È necessario aggiungere un ulteriore elemento: in Sardegna questa preoccupazione riguarda la mancanza di direttori ed educatori, figure necessarie per poter realizzare quelli che il capo Dipartimento dell’Amministrazione Penitenziaria individua come tre pilastri: politiche adeguate per il personale, particolare attenzione del contesto detentivo, il carcere come parte della comunità. L’autorizzazione alla visita all’interno delle sezioni di detenuti sottoposti al regime di carcere duro nasce sotto questo auspicio: consentire alla comunità di conoscere come quel trattamento riservato a chi si è macchiato di orrendi delitti è all’interno di un contesto legislativo.
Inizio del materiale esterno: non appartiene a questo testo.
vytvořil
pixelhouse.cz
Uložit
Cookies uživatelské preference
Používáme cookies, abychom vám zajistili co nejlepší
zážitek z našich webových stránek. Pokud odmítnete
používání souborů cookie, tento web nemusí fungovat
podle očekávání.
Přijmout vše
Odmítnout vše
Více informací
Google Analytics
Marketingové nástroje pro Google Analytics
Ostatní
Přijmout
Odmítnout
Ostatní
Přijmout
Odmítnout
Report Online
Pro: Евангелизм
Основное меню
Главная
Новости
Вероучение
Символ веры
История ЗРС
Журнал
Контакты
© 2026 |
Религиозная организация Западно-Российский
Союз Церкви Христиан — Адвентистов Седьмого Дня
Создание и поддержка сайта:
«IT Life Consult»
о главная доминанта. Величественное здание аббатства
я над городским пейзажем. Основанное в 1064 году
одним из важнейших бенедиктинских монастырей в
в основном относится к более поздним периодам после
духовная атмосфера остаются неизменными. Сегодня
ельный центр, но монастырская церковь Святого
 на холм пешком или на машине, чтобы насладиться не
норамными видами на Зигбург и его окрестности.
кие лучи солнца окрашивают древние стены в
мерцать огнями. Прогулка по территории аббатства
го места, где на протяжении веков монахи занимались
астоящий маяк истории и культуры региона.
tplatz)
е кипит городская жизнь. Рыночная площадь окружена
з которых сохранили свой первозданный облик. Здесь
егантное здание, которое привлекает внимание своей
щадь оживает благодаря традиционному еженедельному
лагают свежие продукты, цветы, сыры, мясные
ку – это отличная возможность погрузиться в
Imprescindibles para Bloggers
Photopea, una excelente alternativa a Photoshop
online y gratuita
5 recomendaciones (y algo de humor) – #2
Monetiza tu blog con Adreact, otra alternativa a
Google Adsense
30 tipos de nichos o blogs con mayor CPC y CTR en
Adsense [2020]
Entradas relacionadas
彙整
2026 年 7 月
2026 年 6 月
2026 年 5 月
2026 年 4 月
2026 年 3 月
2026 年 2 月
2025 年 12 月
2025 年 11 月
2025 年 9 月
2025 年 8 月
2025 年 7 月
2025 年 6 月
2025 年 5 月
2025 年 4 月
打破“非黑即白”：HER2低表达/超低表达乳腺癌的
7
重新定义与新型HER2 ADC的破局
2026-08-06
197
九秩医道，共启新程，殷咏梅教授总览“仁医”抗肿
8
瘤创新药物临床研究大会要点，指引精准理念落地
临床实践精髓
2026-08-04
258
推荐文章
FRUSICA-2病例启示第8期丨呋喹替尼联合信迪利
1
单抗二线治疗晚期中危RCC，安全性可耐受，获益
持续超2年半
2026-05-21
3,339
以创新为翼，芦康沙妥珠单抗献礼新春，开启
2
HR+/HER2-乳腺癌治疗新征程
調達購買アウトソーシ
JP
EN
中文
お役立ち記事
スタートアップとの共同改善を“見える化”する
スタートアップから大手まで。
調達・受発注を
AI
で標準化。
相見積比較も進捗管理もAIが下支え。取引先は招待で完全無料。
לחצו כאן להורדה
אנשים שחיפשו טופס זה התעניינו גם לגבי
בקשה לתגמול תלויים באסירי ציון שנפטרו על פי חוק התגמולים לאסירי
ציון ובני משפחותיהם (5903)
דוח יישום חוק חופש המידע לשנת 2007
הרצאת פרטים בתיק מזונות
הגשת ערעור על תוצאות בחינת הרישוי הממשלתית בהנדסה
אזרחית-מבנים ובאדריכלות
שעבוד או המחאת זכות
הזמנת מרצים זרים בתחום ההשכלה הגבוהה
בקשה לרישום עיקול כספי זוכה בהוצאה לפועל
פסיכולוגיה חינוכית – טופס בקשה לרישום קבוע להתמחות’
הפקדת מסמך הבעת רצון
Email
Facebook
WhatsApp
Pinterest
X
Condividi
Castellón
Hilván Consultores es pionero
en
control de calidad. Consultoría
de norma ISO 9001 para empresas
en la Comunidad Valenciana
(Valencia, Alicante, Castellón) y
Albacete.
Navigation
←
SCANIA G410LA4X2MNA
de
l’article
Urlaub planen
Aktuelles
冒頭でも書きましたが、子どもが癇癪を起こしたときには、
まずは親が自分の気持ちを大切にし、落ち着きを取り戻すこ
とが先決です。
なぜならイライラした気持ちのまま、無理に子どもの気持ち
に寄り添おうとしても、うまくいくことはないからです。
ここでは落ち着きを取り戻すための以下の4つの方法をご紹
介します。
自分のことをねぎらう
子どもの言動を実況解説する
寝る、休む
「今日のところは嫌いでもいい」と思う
L’associazione “nessuno tocchi Caino” e il partito radicale hanno visitato i penitenziari di Bancali e Nuoro per sentire i detenuti in base al loro vissuto quotidiano. Questa interlocuzione non prevede richieste di pareri sulla giustizia, sulla legislazione o su altri svariati argomenti ed è necessaria in quanto comporta una verifica da parte della polis sul trattamento riservato alle persone sottoposte alla detenzione, necessaria, giusta e ribadita da sentenze passate in giudicato.
Lo Stato non può aver paura della polis, non può e non deve nascondere il funzionamento di un penitenziario relativamente al rispetto dei diritti umani. Conosco le sezioni del 41 bis e conosco chi ci lavora: il gruppo operativo mobile della polizia penitenziaria è un nucleo altamente specializzato, che svolge il proprio lavoro con serietà e senso dello Stato. La visita autorizzata dal Dr. Renoldi è stata accompagnata da uomini di quel reparto che relazionando ai propri superiori hanno affermato che durante la visita non hanno riscontrato nessuna anomalia. Le carceri sarde godono forse di poca attenzione da parte dei vertici sulla questione del personale, ma la professionalità di chi ci lavora quotidianamente è fuori discussione. I detenuti mafiosi sono trattati secondo le regole ed è giusto permangano all’interno di quelle sezioni.